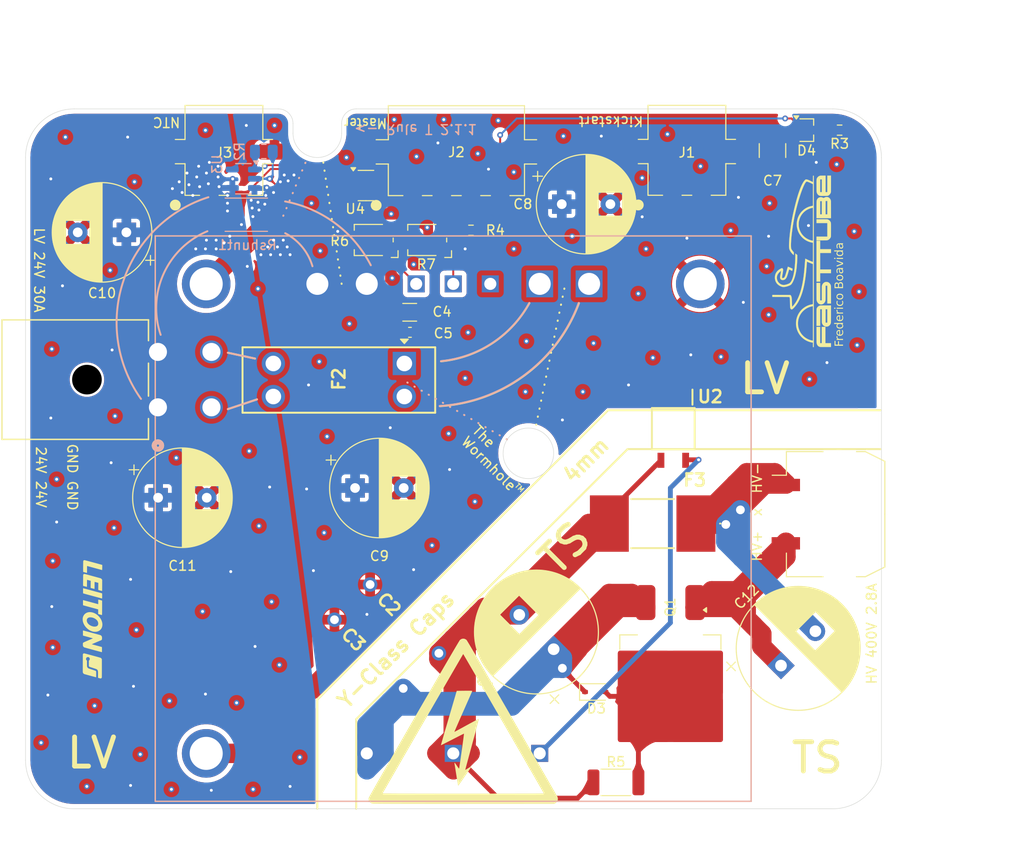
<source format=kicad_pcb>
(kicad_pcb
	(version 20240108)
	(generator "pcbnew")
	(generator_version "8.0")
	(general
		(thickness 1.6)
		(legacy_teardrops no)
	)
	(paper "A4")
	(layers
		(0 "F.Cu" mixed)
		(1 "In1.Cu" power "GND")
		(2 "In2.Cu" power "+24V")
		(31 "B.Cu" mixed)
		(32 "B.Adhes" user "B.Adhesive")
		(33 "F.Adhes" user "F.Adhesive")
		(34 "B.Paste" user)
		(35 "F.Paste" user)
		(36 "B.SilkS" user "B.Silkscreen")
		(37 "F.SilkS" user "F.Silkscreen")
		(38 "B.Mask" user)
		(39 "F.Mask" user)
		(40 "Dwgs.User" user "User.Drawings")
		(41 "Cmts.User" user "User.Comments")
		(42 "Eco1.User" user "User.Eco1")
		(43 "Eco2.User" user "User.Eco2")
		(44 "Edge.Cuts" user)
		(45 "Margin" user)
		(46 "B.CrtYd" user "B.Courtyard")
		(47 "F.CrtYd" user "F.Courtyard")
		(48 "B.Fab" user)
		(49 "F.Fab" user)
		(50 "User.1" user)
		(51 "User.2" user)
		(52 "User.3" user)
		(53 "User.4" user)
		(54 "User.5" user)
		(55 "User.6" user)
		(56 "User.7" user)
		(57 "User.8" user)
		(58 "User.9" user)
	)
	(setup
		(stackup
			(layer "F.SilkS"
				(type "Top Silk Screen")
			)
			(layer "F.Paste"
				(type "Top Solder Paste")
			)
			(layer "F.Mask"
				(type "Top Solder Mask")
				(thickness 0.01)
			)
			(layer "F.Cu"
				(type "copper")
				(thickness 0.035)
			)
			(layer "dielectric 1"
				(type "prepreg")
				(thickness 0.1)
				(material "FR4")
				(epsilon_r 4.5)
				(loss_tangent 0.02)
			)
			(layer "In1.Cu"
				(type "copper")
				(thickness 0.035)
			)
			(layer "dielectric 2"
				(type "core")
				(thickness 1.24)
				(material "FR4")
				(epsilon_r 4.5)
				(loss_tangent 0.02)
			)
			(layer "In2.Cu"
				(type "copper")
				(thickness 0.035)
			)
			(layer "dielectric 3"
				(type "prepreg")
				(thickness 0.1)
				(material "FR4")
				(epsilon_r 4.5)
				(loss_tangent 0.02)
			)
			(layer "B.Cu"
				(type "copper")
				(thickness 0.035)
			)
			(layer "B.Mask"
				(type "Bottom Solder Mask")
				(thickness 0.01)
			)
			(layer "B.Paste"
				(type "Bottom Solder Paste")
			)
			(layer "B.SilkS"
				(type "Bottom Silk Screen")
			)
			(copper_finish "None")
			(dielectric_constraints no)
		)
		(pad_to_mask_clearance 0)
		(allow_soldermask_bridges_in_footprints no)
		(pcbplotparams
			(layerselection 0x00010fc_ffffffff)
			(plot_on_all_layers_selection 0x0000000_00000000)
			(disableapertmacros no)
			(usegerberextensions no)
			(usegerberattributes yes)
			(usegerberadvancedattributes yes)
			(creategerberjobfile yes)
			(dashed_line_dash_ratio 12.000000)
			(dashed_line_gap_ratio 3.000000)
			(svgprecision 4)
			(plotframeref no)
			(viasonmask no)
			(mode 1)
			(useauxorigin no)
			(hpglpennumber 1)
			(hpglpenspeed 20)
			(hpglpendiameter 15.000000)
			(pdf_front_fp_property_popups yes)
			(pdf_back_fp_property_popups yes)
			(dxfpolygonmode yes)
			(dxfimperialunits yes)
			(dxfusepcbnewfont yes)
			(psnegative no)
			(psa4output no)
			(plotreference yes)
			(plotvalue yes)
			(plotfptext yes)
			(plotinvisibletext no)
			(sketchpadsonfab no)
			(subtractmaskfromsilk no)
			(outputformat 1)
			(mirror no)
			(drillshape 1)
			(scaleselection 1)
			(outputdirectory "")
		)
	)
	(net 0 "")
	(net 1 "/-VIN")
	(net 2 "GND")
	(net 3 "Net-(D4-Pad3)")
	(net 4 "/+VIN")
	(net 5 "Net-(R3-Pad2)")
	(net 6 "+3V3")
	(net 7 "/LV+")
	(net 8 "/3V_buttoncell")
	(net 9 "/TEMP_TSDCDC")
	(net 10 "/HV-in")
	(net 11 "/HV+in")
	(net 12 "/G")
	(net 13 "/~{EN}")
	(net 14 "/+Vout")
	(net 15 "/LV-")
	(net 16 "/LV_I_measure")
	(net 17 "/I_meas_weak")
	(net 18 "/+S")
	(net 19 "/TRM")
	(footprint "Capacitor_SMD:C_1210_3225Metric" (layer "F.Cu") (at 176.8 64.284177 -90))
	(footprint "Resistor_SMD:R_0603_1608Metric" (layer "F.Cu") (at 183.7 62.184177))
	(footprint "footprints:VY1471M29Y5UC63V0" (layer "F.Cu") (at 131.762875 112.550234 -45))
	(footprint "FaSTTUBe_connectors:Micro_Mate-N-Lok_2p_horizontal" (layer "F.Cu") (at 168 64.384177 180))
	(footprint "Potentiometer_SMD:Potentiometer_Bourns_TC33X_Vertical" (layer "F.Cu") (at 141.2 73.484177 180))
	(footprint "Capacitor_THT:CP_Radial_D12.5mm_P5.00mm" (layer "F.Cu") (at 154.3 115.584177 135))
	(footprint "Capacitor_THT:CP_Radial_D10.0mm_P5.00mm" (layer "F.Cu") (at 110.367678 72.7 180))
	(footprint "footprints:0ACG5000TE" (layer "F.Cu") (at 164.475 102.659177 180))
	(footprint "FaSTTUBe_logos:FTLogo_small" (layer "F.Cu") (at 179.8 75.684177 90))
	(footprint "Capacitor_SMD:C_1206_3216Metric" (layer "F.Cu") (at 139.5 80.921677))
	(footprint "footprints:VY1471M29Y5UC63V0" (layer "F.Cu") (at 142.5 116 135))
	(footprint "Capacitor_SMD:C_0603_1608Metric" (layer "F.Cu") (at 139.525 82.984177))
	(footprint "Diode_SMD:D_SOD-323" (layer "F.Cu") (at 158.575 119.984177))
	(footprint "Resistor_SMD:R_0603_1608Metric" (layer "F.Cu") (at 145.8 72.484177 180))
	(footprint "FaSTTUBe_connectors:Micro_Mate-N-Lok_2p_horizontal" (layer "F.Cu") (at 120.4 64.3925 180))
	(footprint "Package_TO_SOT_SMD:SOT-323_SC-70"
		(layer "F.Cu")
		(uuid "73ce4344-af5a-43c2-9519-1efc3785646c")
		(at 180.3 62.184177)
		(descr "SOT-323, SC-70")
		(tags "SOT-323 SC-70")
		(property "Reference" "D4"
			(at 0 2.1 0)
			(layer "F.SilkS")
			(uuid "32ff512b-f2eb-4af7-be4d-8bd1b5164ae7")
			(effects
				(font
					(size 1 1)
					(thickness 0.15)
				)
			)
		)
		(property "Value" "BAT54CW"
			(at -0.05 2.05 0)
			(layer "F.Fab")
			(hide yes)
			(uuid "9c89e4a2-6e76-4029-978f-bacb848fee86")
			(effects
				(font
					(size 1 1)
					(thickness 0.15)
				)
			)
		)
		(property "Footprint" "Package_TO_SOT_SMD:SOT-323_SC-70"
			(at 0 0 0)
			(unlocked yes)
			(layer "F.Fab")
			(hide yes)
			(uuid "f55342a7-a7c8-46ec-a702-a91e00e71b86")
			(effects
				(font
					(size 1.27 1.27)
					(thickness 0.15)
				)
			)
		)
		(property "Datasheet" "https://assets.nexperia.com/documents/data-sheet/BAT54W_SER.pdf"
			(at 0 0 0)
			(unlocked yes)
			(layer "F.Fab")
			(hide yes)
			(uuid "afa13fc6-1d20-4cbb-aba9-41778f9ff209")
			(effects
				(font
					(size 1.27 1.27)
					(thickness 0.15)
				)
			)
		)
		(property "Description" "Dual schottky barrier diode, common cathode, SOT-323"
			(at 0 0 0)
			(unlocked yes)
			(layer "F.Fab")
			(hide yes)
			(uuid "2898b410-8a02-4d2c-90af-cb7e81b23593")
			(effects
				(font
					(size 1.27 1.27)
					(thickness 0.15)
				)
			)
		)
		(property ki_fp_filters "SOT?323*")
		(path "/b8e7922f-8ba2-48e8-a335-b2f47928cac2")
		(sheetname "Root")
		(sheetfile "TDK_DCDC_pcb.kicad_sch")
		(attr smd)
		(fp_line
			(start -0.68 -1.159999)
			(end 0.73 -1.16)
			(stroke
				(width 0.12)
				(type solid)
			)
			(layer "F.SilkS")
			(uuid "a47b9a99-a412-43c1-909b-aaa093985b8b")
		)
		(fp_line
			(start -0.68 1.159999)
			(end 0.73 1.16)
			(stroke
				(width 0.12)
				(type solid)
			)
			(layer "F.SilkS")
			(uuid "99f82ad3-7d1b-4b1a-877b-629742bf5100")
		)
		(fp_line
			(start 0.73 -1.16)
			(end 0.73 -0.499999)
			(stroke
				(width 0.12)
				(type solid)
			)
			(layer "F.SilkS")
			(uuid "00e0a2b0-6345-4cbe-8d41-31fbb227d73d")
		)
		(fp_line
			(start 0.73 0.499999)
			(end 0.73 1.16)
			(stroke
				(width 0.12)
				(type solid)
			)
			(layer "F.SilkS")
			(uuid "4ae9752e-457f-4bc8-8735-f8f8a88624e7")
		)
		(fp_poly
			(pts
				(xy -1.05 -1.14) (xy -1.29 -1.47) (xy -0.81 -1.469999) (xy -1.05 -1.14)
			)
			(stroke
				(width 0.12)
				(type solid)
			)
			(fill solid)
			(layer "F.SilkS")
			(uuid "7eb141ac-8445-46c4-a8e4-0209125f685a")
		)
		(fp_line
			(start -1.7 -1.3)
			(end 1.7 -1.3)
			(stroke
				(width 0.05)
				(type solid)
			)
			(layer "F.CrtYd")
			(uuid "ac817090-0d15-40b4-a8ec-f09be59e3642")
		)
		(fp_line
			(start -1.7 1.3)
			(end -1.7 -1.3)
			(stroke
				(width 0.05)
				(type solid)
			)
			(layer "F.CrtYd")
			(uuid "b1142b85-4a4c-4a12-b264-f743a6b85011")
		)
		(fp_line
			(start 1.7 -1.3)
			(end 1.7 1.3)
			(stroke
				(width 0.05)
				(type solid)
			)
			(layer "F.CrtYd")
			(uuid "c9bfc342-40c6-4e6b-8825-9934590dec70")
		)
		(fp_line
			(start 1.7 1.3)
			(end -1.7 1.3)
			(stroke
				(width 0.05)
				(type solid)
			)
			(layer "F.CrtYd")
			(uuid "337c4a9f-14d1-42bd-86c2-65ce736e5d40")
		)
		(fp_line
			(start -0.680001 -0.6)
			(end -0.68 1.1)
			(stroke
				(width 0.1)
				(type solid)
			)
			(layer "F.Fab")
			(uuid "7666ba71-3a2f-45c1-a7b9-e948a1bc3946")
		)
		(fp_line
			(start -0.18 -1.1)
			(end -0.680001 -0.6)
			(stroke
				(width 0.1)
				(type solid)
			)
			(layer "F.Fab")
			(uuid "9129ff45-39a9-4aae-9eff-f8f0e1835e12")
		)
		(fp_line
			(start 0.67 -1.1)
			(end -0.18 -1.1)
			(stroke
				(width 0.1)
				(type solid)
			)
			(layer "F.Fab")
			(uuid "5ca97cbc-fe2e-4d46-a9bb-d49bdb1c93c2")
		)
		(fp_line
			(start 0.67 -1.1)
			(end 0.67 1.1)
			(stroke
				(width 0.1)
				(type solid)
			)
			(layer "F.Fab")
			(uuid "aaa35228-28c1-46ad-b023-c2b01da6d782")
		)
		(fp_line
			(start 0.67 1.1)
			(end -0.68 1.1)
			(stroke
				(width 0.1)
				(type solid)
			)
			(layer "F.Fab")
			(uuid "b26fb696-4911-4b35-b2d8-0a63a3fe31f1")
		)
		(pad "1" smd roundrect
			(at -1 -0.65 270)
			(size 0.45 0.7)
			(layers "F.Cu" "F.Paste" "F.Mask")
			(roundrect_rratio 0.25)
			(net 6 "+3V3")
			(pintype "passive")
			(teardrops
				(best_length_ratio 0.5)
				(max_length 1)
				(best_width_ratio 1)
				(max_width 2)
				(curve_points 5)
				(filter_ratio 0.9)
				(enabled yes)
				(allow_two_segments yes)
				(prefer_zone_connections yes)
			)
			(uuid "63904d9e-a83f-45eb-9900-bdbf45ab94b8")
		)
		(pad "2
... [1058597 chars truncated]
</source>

──────────

What the task requires
Look back at the entries above and repeat, unchanged, every line from the line holding "(dashed_line_gap_ratio 3.000000)" through the line holding "176.8 64.284177 -90))".

Answer section
			(dashed_line_gap_ratio 3.000000)
			(svgprecision 4)
			(plotframeref no)
			(viasonmask no)
			(mode 1)
			(useauxorigin no)
			(hpglpennumber 1)
			(hpglpenspeed 20)
			(hpglpendiameter 15.000000)
			(pdf_front_fp_property_popups yes)
			(pdf_back_fp_property_popups yes)
			(dxfpolygonmode yes)
			(dxfimperialunits yes)
			(dxfusepcbnewfont yes)
			(psnegative no)
			(psa4output no)
			(plotreference yes)
			(plotvalue yes)
			(plotfptext yes)
			(plotinvisibletext no)
			(sketchpadsonfab no)
			(subtractmaskfromsilk no)
			(outputformat 1)
			(mirror no)
			(drillshape 1)
			(scaleselection 1)
			(outputdirectory "")
		)
	)
	(net 0 "")
	(net 1 "/-VIN")
	(net 2 "GND")
	(net 3 "Net-(D4-Pad3)")
	(net 4 "/+VIN")
	(net 5 "Net-(R3-Pad2)")
	(net 6 "+3V3")
	(net 7 "/LV+")
	(net 8 "/3V_buttoncell")
	(net 9 "/TEMP_TSDCDC")
	(net 10 "/HV-in")
	(net 11 "/HV+in")
	(net 12 "/G")
	(net 13 "/~{EN}")
	(net 14 "/+Vout")
	(net 15 "/LV-")
	(net 16 "/LV_I_measure")
	(net 17 "/I_meas_weak")
	(net 18 "/+S")
	(net 19 "/TRM")
	(footprint "Capacitor_SMD:C_1210_3225Metric" (layer "F.Cu") (at 176.8 64.284177 -90))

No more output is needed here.